** Opening Supplied entries block **
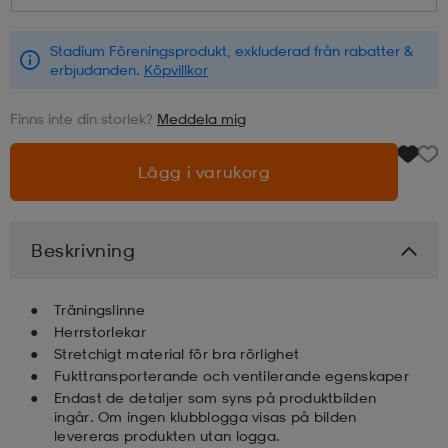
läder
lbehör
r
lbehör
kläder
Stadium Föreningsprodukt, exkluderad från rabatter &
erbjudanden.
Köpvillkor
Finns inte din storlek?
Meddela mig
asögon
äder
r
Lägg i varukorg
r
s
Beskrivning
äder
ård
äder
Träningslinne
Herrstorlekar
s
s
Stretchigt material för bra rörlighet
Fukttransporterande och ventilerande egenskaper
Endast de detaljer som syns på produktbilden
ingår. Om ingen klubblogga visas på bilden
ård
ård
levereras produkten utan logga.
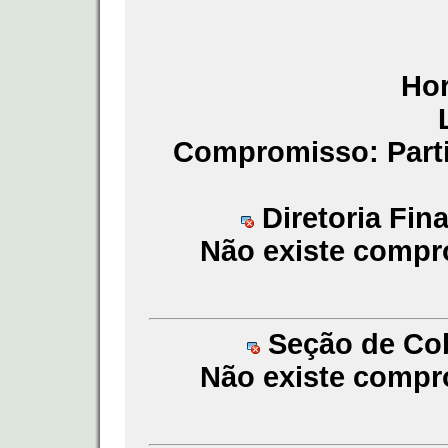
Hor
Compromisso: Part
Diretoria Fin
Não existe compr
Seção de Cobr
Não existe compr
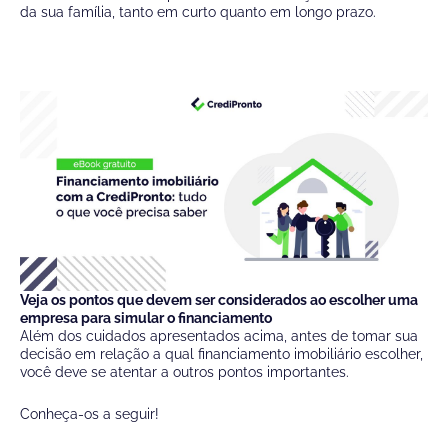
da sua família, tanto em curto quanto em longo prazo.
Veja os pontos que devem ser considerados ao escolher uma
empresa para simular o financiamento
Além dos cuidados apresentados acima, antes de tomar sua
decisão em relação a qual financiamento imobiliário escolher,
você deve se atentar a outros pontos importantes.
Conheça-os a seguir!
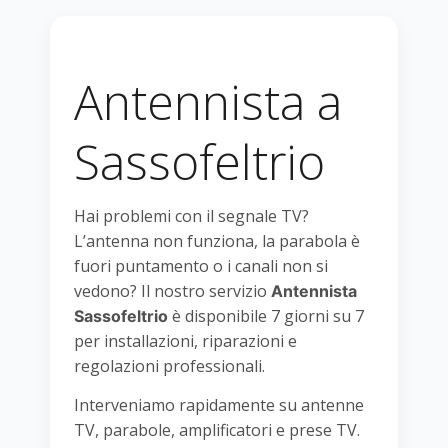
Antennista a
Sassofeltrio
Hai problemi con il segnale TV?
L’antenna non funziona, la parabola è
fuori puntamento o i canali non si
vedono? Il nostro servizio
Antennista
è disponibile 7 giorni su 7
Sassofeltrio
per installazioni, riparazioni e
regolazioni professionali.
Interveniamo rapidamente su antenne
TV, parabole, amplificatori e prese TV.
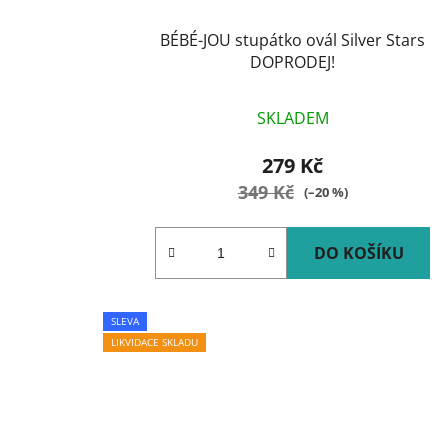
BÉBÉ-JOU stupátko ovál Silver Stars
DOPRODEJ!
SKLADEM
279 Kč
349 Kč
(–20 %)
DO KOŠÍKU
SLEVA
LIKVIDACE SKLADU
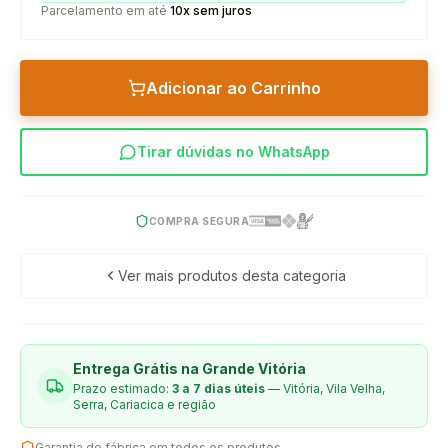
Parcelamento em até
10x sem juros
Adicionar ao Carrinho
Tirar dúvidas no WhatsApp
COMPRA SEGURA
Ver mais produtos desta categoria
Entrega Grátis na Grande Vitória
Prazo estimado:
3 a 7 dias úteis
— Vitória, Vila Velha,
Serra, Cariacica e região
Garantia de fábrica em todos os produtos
** Closing Supplied entries block **
• **Activity**: Output only the stretch above from the line with "L’antenna non funziona, la parabola è" through the line with "Serra, Cariacica e região", reproduced exactly. Exclude pictures.

• **Answer box**:
L’antenna non funziona, la parabola è
fuori puntamento o i canali non si
vedono? Il nostro servizio
Antennista
è disponibile 7 giorni su 7
Sassofeltrio
per installazioni, riparazioni e
regolazioni professionali.
Interveniamo rapidamente su antenne
TV, parabole, amplificatori e prese TV.
BÉBÉ-JOU stupátko ovál Silver Stars
DOPRODEJ!
SKLADEM
279 Kč
349 Kč
(–20 %)
DO KOŠÍKU
SLEVA
LIKVIDACE SKLADU
Parcelamento em até
10x sem juros
Adicionar ao Carrinho
Tirar dúvidas no WhatsApp
COMPRA SEGURA
Ver mais produtos desta categoria
Entrega Grátis na Grande Vitória
Prazo estimado:
3 a 7 dias úteis
— Vitória, Vila Velha,
Serra, Cariacica e região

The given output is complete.